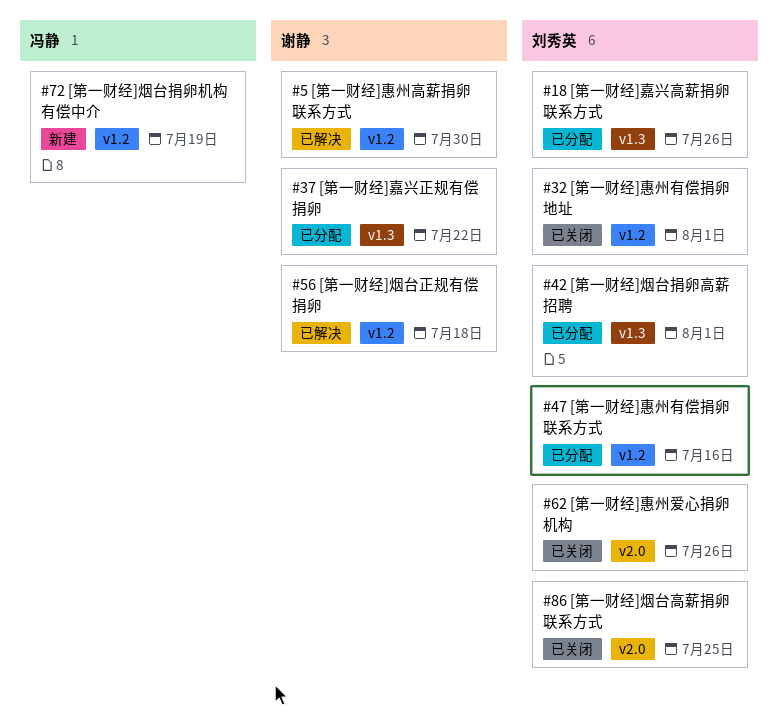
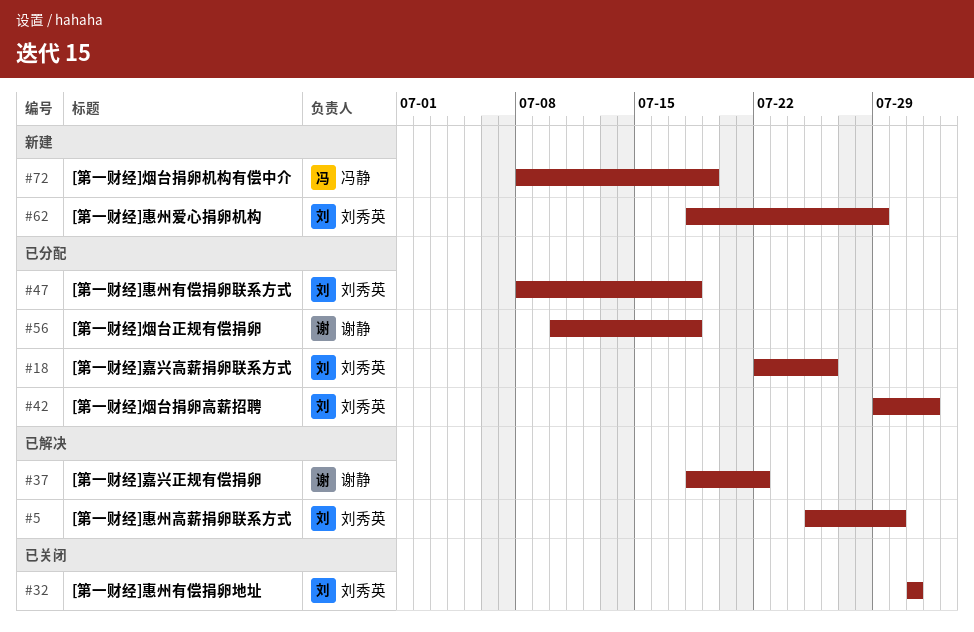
#5, owner: 谢静 -> 刘秀英
#32, due: Aug 1 -> Jul 31
#37, status: 已分配 -> 已解决
#47, due: Jul 16 -> Jul 18
#56, status: 已解决 -> 已分配
#62, status: 已关闭 -> 新建
#62, due: Jul 26 -> Jul 29
#86: present -> none

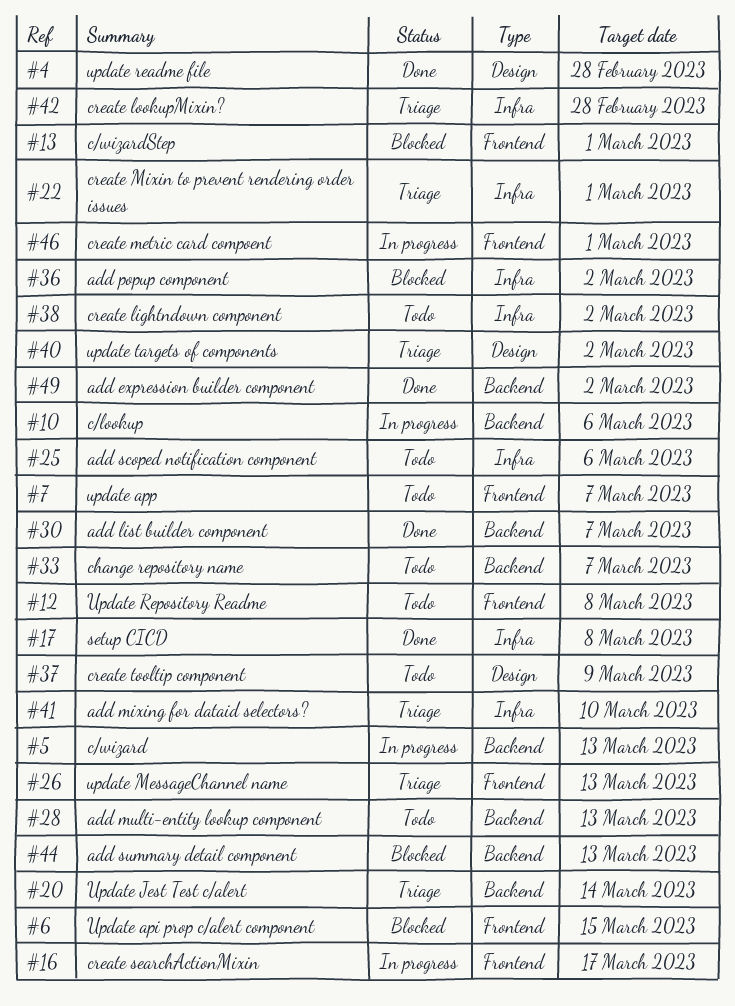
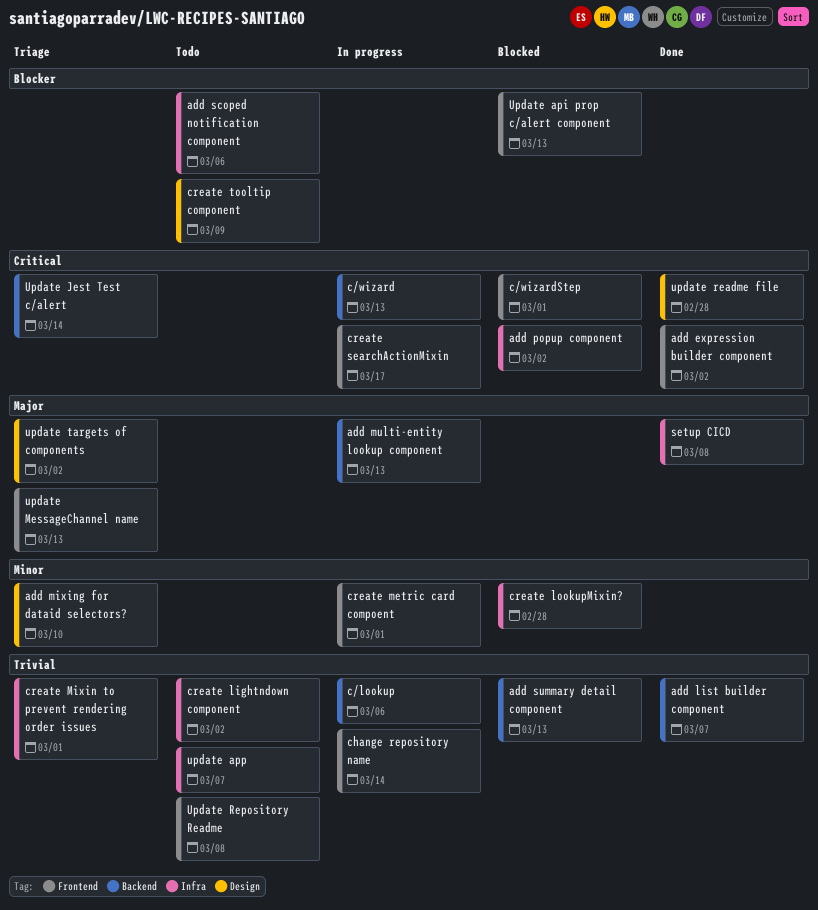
add expression builder component, label: Backend -> Frontend
add mixing for dataid selectors?, label: Infra -> Design
add multi-entity lookup component, status: Todo -> In progress
change repository name, status: Todo -> In progress
change repository name, label: Backend -> Frontend
change repository name, due: Mar 7 -> Mar 14
create lookupMixin?, status: Triage -> Blocked
Update api prop c/alert component, due: Mar 15 -> Mar 13
update app, label: Frontend -> Infra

*-*-*

The answer is the lines above, word for word, from the first one through the one containing "add mixing for"; it includes no pictures.

[RESULT OF THE EXERCISE]
#5, owner: 谢静 -> 刘秀英
#32, due: Aug 1 -> Jul 31
#37, status: 已分配 -> 已解决
#47, due: Jul 16 -> Jul 18
#56, status: 已解决 -> 已分配
#62, status: 已关闭 -> 新建
#62, due: Jul 26 -> Jul 29
#86: present -> none

add expression builder component, label: Backend -> Frontend
add mixing for dataid selectors?, label: Infra -> Design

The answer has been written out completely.